(Stored data entries)
───

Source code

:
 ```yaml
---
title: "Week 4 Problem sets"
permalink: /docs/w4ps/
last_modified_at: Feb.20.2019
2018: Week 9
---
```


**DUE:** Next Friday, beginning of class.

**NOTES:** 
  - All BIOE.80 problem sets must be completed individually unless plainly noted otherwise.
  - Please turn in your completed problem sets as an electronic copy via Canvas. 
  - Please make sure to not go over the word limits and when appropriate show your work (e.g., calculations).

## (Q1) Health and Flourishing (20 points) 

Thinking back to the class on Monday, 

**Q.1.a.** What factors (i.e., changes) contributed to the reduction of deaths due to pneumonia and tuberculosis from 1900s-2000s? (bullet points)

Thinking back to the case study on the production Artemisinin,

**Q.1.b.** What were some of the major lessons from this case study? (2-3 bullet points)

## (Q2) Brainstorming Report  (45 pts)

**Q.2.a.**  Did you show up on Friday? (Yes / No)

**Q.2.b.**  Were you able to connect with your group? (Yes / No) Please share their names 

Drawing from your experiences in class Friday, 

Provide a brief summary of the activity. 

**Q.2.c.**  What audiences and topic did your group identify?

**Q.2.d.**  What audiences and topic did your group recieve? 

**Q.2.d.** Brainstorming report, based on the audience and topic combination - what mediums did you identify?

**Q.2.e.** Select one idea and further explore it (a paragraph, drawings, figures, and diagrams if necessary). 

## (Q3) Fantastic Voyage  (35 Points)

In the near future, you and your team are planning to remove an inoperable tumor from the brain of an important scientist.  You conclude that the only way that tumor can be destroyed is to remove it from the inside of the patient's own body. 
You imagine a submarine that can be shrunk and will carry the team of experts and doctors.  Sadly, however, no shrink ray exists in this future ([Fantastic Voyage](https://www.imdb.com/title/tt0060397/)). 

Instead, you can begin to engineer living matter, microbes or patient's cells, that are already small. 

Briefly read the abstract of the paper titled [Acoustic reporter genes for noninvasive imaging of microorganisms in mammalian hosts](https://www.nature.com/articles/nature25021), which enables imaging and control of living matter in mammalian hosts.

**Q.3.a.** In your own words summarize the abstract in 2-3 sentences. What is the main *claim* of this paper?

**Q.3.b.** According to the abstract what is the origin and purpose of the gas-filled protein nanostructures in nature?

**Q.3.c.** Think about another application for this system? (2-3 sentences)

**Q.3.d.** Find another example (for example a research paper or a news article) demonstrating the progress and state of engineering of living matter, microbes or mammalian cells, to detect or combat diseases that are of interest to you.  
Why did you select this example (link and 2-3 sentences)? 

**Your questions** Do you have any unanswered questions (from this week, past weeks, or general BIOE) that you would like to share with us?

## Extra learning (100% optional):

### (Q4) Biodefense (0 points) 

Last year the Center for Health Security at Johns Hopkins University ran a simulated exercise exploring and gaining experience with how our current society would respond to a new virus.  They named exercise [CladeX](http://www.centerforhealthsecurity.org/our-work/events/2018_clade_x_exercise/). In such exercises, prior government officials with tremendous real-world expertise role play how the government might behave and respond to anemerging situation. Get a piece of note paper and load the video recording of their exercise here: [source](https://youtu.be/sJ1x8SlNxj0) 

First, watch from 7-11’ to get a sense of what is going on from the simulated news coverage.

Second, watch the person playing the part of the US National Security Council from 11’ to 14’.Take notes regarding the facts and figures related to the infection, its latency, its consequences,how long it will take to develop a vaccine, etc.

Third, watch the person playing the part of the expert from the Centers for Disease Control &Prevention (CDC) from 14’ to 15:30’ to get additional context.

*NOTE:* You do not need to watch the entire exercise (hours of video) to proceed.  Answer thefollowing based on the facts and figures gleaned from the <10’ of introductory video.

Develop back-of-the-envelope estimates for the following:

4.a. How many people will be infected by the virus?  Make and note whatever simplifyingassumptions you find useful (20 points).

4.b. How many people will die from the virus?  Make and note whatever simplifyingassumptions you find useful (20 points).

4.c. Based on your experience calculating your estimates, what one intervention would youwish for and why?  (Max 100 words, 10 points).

───

Copy out the entries in full, exactly as they appear.

Solution to this exercise:
Source code

:
 ```yaml
---
title: "Week 4 Problem sets"
permalink: /docs/w4ps/
last_modified_at: Feb.20.2019
2018: Week 9
---
```


**DUE:** Next Friday, beginning of class.

**NOTES:** 
  - All BIOE.80 problem sets must be completed individually unless plainly noted otherwise.
  - Please turn in your completed problem sets as an electronic copy via Canvas. 
  - Please make sure to not go over the word limits and when appropriate show your work (e.g., calculations).

## (Q1) Health and Flourishing (20 points) 

Thinking back to the class on Monday, 

**Q.1.a.** What factors (i.e., changes) contributed to the reduction of deaths due to pneumonia and tuberculosis from 1900s-2000s? (bullet points)

Thinking back to the case study on the production Artemisinin,

**Q.1.b.** What were some of the major lessons from this case study? (2-3 bullet points)

## (Q2) Brainstorming Report  (45 pts)

**Q.2.a.**  Did you show up on Friday? (Yes / No)

**Q.2.b.**  Were you able to connect with your group? (Yes / No) Please share their names 

Drawing from your experiences in class Friday, 

Provide a brief summary of the activity. 

**Q.2.c.**  What audiences and topic did your group identify?

**Q.2.d.**  What audiences and topic did your group recieve? 

**Q.2.d.** Brainstorming report, based on the audience and topic combination - what mediums did you identify?

**Q.2.e.** Select one idea and further explore it (a paragraph, drawings, figures, and diagrams if necessary). 

## (Q3) Fantastic Voyage  (35 Points)

In the near future, you and your team are planning to remove an inoperable tumor from the brain of an important scientist.  You conclude that the only way that tumor can be destroyed is to remove it from the inside of the patient's own body. 
You imagine a submarine that can be shrunk and will carry the team of experts and doctors.  Sadly, however, no shrink ray exists in this future ([Fantastic Voyage](https://www.imdb.com/title/tt0060397/)). 

Instead, you can begin to engineer living matter, microbes or patient's cells, that are already small. 

Briefly read the abstract of the paper titled [Acoustic reporter genes for noninvasive imaging of microorganisms in mammalian hosts](https://www.nature.com/articles/nature25021), which enables imaging and control of living matter in mammalian hosts.

**Q.3.a.** In your own words summarize the abstract in 2-3 sentences. What is the main *claim* of this paper?

**Q.3.b.** According to the abstract what is the origin and purpose of the gas-filled protein nanostructures in nature?

**Q.3.c.** Think about another application for this system? (2-3 sentences)

**Q.3.d.** Find another example (for example a research paper or a news article) demonstrating the progress and state of engineering of living matter, microbes or mammalian cells, to detect or combat diseases that are of interest to you.  
Why did you select this example (link and 2-3 sentences)? 

**Your questions** Do you have any unanswered questions (from this week, past weeks, or general BIOE) that you would like to share with us?

## Extra learning (100% optional):

### (Q4) Biodefense (0 points) 

Last year the Center for Health Security at Johns Hopkins University ran a simulated exercise exploring and gaining experience with how our current society would respond to a new virus.  They named exercise [CladeX](http://www.centerforhealthsecurity.org/our-work/events/2018_clade_x_exercise/). In such exercises, prior government officials with tremendous real-world expertise role play how the government might behave and respond to anemerging situation. Get a piece of note paper and load the video recording of their exercise here: [source](https://youtu.be/sJ1x8SlNxj0) 

First, watch from 7-11’ to get a sense of what is going on from the simulated news coverage.

Second, watch the person playing the part of the US National Security Council from 11’ to 14’.Take notes regarding the facts and figures related to the infection, its latency, its consequences,how long it will take to develop a vaccine, etc.

Third, watch the person playing the part of the expert from the Centers for Disease Control &Prevention (CDC) from 14’ to 15:30’ to get additional context.

*NOTE:* You do not need to watch the entire exercise (hours of video) to proceed.  Answer thefollowing based on the facts and figures gleaned from the <10’ of introductory video.

Develop back-of-the-envelope estimates for the following:

4.a. How many people will be infected by the virus?  Make and note whatever simplifyingassumptions you find useful (20 points).

4.b. How many people will die from the virus?  Make and note whatever simplifyingassumptions you find useful (20 points).

4.c. Based on your experience calculating your estimates, what one intervention would youwish for and why?  (Max 100 words, 10 points).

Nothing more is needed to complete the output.